Wegen der lauten Musik und dem Gegröle der Gäste, die rücksichtlos ihre Party gefeiert hatten, fand ich erst spät in den Schlaf und war heute früh entsprechend müde. Ich änderte daher meine Routenplanung und unterteilte die restlichen Kilometer nach Bresegard in kleinere Häppchen. Sicher auch besser bei der Hitze. Ich brach um 08:30 auf und radelte als erstes die 11 Kilometer bis Plau am See. Die Altstadt präsentierte sich nahezu verweist, wer konnte, hielt sich wohl am See oder an der Elde auf, an der es auch Bademöglichkeiten gab.

Ich fand ein Café, in dem ich frühstücken und Laptop und Handy aufladen konnte. Anschließend schaute ich mir die kleine Stadt an. Danach zog es mich zum See, denn da wehte wenigstens eine leichte Brise, die die Hitze erträglicher machte. Natürlich war es da gerappelt voll. Ich schob mein Gespann also von der Hafeneinfahrt bis zur historischen Hubbrücke. Die Badestrände lagen in der anderen Richtung, aber ich hatte auf dem heutigen Campingplatz die Möglichkeit, in der Elde schwimmen zu gehen, worauf ich mich schon sehr freute.
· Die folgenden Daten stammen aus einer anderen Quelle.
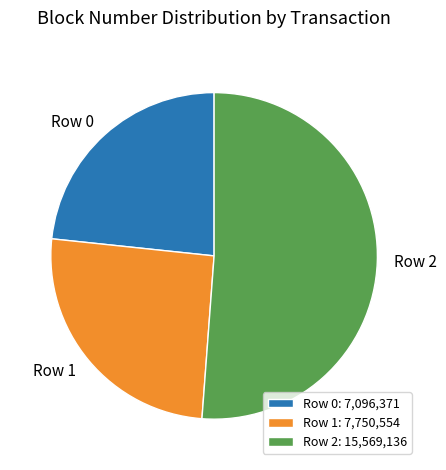

Rank the categories by value from highest to lowest.

Row 2, Row 1, Row 0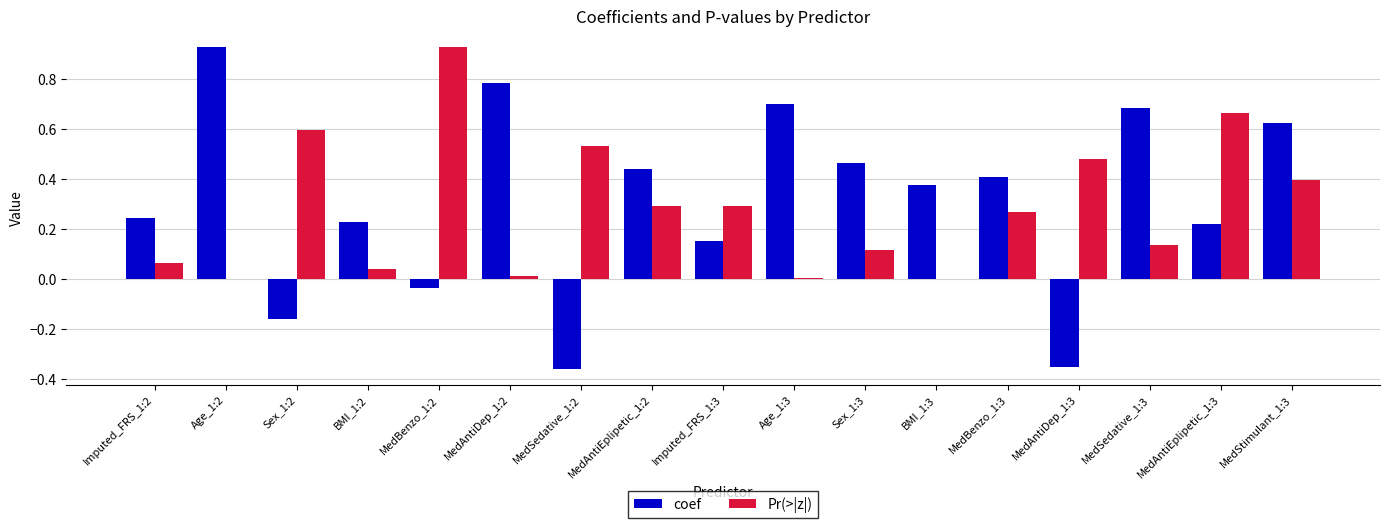

At which category is the sum across all series the highest?

MedStimulant_1:3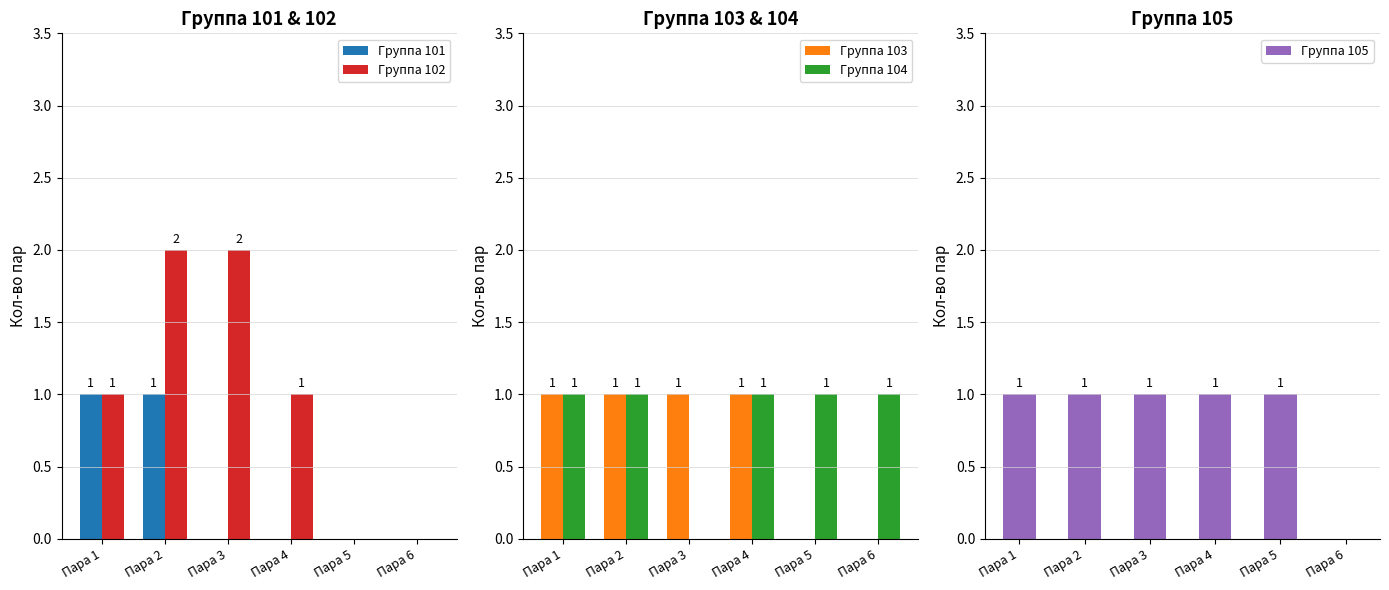

What is the difference between the second highest and second lowest values in the Группа 101 series?

1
Nachdem ich mir noch ein leckeres Eis gegönnt hatte, nahm ich die letzten Kilometer über Plauershagen und Daschow nach Kuppentin unter die Reifen. Die Straße war holprig mit vielen Schlaglöchern, wurde dann nach Plauershagen besser. Links und rechts bröseltrockene Äcker. Ein Bauer eggte seinen Acker und zig dabei eine riesige Staubwolke hinter sich her. Überall sieht man Bäume, deren Laub braun wird, deren Blätter sich zusammenrollen oder abgeworfen werden. Eichen werfen ihre Früchte unreif ab, dasselbe passiert bei Apfelbäumen. Es ist erschreckend, das zu beobachten. Man fühlt sich hilflos, weil man selbst als Einzelperson nicht viel dagegen machen kann – vegan zu leben, kein Auto zu fahren, nicht zu fliegen etc. reicht eben nicht aus – und wütend, weil Politik und Industrie einfach so weitermachen wie bisher. Als hätten wir noch einen zweite Planeten Erde im Kofferraum. Die jetzigen Preisteuerungen in den Supermärkten sind nur der Anfang

dessen, was uns noch bevorsteht. Ganz besonders den Menschen, die ohnehin schon den Cent dreimal umdrehen müssen.

In Kuppentin bog ich nach Brooks ab. Der Campingplatz selbst war über einen unbefestigten Waldweg zu erreichen und liegt sehr idyllisch direkt an der Elde. Da ich so früh angekommen war – reserviert und bezahlt hatte ich online – konnte ich mir ein schattiges Plätzchen unter einer alten Eiche aussuchen. Gleich nachdem ich aufgebaut hatte, stürzte ich mich auch schon ins kühle Wasser des Flusses. Herrlich! Anschließend ging ich duschen und nutzte das Wetter, um einen Schwung Wäsche zu waschen. Zwar kam zwei Stunden später ein Gewitter runter, aber es regnete nicht. Die morgige Etappe wird deutlich länger, etwa 48 Kilometer. Ich könnte sie abkürzen, aber müsste dazu 17 Kilometer Landstraße ohne gesicherten Radweg fahren. Dann lieber dem Radwanderweg folgen und früh losfahren.